Start of Text segment
What is becoming a trend, however, is that I have little interest in that conversation – not until we have a more significant conversation first.

I think that it is time I lay all my cards on the table.

While I was in seminary, my mentor Randy Woodley, showed me how to look at bigger systems and structures than I was used to. I have continued down that road and during my time at Claremont have been in dialogue with a school of thought called ‘Critical Theory’.

Critical Theory has taught me to ask 3 initial questions in order to examine an issue:

  1. Is there a pattern visible?
  2. Is there something behind the main thing?
  3. Is there any issue of power differential?

The Critical part is that we are going beyond the initial perceptions, the popular approach and the cultural conversation. The Theory part is that we are going to see if we might offer an explanation about the deeper issue.

SO let’s ask our 3 questions about the SuperBowl Half-Time hullaballoo.

  • Is there a pattern visible?  

I would argue that there is. I noticed it just before kickoff – during the Nation Anthem to be specific. Alecia Keys was introduced, Jennifer Hudson had just sang with the kids from Sandy Hook … and I knew that Beyoncé was the halftime show.

I thought to myself:

“It’s odd that the only 3 black women involved in this TV spectacular are all singers.” Pam oliver

I noticed that CBS didn’t even have a black female sideline reporter like Pam Oliver (on FOX) for its NFL broadcasts. I watched the rest of the festivities – including all the military stuff – and was struck by the noticeable lack of black women associated with the event. Walter Payton’s daughter presented Jason Witten with the NFL Man of the Year award … but that was about it.  None of the coaches or commentators … not even many of the commercials involved black women.  This seemed significant since so many of the on-screen TV personalities, coaches and players are black.

 

  • Is there something behind the main thing? 

It is easy to see the answer to this one. The answer is consumerism. While the game itself is ‘the main event’ the commercial aspect of the SuperBowl has become at-least or almost as big. Commercials this year sold for a reported 4 million dollars a piece. Like the controversy we covered yesterday in the ‘So God Made a Farmer’, commercialism-capitalism-consumerism is the unspoken thing.

It might be hard to see in a short blog post like this but Beyoncé isn’t the telling controversy. The more telling one was the criticism of Alicia Keys’ soulful rendition of the national anthem. People criticized her not just for sitting at a piano (!) but for altering the tried and true version of the song.

In CT when something is assumed – even if unstated – as a dominant form, it is called hegemony. It is a type of power or influence that may or may not be overtly communicated. If one were to look at just the first half of the SuperBowl broadcast, it might be possible to say that the major narrative when it comes black women is twofold:

  • you can sing – we like that.
  • but make sure you do it our way. Don’t do anything too much or too … you know… that’s not why you are here.

 

  • Is there any issue of power differential?

This is the one that we never get around to talking about. Maybe it’s because we don’t know how to or don’t have frameworks for it.  There is a question that needs to be asked though: who decided that Jennifer Hudson, Alecia Keys and Beyoncé would sing? What did that committee look like?  Who are in those seats of power?

Did the group that decided who would sing look like Jennifer Hudson, Alecia Keys, and Beyoncé?

I don’t know, I’m asking an honest question. It’s the tough question that no one wants to ask. Who has the resources? Who has the influence? Who makes the decisions? Who sits in the seats of power?

 

Now you can see why I am not interested in talking about whether Beyoncé should have had more clothes on, should have gyrated less or is a model for taking back one’s physicality in the face of generations of oppression and marginalization. 

Those are all secondary conversations.

The primary conversation is about what place black women hold in our culture.

It is a much bigger conversation with much deeper consequences than if Beyonce’s hips and wardrobe were appropriate for a Half-Time show.
End of Text segment
Start of Records
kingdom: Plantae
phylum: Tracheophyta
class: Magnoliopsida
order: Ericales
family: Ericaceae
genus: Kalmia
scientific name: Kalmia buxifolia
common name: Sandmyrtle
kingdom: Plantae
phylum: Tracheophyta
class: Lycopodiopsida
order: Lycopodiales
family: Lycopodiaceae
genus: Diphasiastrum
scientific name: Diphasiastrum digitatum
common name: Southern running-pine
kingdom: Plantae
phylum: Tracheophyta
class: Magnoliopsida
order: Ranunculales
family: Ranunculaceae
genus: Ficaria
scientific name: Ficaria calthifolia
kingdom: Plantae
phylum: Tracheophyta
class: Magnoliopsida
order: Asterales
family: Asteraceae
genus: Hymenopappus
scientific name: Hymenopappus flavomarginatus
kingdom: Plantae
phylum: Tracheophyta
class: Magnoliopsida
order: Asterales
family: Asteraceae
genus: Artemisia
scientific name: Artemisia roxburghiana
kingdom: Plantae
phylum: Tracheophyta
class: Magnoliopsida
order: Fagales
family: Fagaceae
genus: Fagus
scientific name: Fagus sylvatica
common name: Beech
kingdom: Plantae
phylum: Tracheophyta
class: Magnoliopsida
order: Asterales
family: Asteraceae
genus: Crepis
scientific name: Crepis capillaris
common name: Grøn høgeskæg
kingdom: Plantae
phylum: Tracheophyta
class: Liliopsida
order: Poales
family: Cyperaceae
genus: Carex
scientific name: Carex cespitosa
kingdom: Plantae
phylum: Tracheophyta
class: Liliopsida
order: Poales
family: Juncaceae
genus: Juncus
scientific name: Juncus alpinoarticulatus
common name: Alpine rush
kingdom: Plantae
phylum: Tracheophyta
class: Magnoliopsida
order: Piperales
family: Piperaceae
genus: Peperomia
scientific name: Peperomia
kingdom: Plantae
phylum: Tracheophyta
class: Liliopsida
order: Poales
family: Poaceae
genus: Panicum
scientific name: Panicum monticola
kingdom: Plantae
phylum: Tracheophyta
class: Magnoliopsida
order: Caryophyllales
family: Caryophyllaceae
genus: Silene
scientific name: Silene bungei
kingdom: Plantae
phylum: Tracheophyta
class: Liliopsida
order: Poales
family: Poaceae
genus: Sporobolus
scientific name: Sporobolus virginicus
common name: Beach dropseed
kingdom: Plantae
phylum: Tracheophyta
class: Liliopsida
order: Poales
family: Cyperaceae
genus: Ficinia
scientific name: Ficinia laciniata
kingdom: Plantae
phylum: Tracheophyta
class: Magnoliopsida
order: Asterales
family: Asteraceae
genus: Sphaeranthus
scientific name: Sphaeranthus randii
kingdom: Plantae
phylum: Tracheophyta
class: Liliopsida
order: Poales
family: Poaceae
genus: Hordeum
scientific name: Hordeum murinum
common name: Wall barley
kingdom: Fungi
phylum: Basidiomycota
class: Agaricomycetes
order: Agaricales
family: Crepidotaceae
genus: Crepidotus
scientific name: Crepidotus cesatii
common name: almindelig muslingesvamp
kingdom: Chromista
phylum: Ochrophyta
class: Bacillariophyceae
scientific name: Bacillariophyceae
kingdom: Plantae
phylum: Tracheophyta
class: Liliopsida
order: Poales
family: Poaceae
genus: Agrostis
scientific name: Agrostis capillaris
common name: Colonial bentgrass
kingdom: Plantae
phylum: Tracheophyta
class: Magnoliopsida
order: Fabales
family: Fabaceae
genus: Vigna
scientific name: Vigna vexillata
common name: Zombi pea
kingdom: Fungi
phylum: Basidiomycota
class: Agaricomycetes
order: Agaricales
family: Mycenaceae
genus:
End of Records
**What the task asks**
Swap "gyrated" for "danced" and write out the stretch of the Super Bowl halftime post from "Did the group" through "oppression and marginalization.". You won't need the entries for anything here.

**Result of this task**
Did the group that decided who would sing look like Jennifer Hudson, Alecia Keys, and Beyoncé?

I don’t know, I’m asking an honest question. It’s the tough question that no one wants to ask. Who has the resources? Who has the influence? Who makes the decisions? Who sits in the seats of power?

 

Now you can see why I am not interested in talking about whether Beyoncé should have had more clothes on, should have danced less or is a model for taking back one’s physicality in the face of generations of oppression and marginalization.